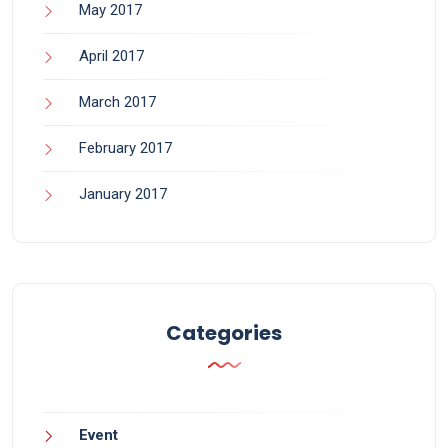
May 2017
April 2017
March 2017
February 2017
January 2017
Categories
Event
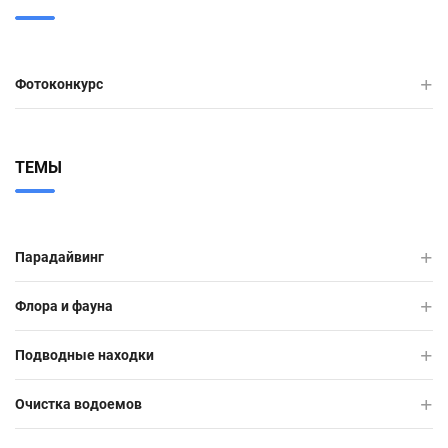
Фотоконкурс
ТЕМЫ
Парадайвинг
Флора и фауна
Подводные находки
Очистка водоемов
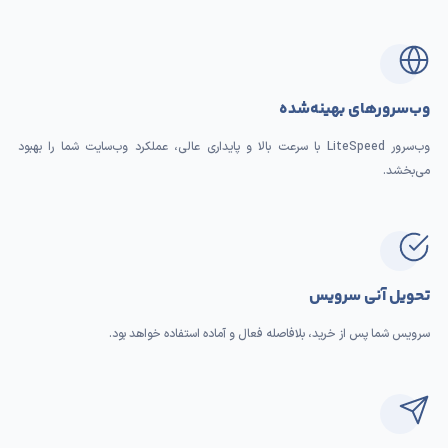
وب‌سرورهای بهینه‌شده
وب‌سرور LiteSpeed با سرعت بالا و پایداری عالی، عملکرد وب‌سایت شما را بهبود
می‌بخشد.
تحویل آنی سرویس
سرویس شما پس از خرید، بلافاصله فعال و آماده استفاده خواهد بود.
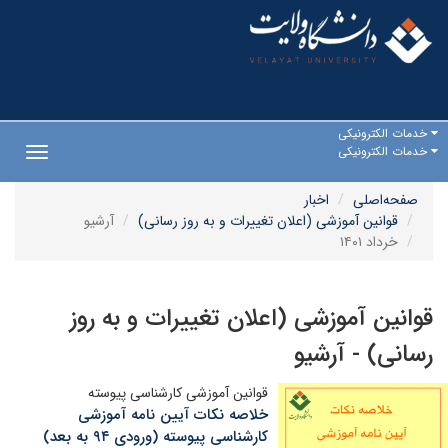
خدمات الکترونیکی
خدمات الکترونیکی
Toggle
gation
صفحه‌اصلی
اخبار
قوانین آموزشی (اعلان تغییرات و به روز رسانی)
آرشیو
خرداد ۱۴۰۱
قوانین آموزشی (اعلان تغییرات و به روز
رسانی) - آرشیو
قوانین آموزشی کارشناسی پیوسته
خلاصه نکات آیین نامه آموزشی
کارشناسی پیوسته (ورودی ۹۴ به بعد)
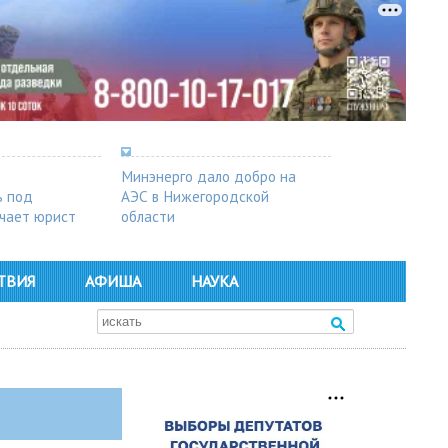
Минэнерго дало добро на
ь под
АЭС в Нижегородской
чает юрист
области
ТВИЯ
АФИША
НАУКА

§ Exercise aim:
Give the lines from the one containing "Фотоконкурс" through the end of the rows as a Markdown table with the columns "No." and "Line," numbering each line and skipping blank ones. Leave the pictures out of the table.

§ Answer below:
| No. | Line |
|---|---|
| 1 | Фотоконкурс |
| 2 | ТЕМЫ |
| 3 | Парадайвинг |
| 4 | Флора и фауна |
| 5 | Подводные находки |
| 6 | Очистка водоемов |
| 7 | وب‌سرورهای بهینه‌شده |
| 8 | وب‌سرور LiteSpeed با سرعت بالا و پایداری عالی، عملکرد وب‌سایت شما را بهبود |
| 9 | می‌بخشد. |
| 10 | تحویل آنی سرویس |
| 11 | سرویس شما پس از خرید، بلافاصله فعال و آماده استفاده خواهد بود. |
| 12 | خدمات الکترونیکی |
| 13 | خدمات الکترونیکی |
| 14 | Toggle |
| 15 | gation |
| 16 | صفحه‌اصلی |
| 17 | اخبار |
| 18 | قوانین آموزشی (اعلان تغییرات و به روز رسانی) |
| 19 | آرشیو |
| 20 | خرداد ۱۴۰۱ |
| 21 | قوانین آموزشی (اعلان تغییرات و به روز |
| 22 | رسانی) - آرشیو |
| 23 | قوانین آموزشی کارشناسی پیوسته |
| 24 | خلاصه نکات آیین نامه آموزشی |
| 25 | کارشناسی پیوسته (ورودی ۹۴ به بعد) |
| 26 | Минэнерго дало добро на |
| 27 | ь под |
| 28 | АЭС в Нижегородской |
| 29 | чает юрист |
| 30 | области |
| 31 | ТВИЯ |
| 32 | АФИША |
| 33 | НАУКА |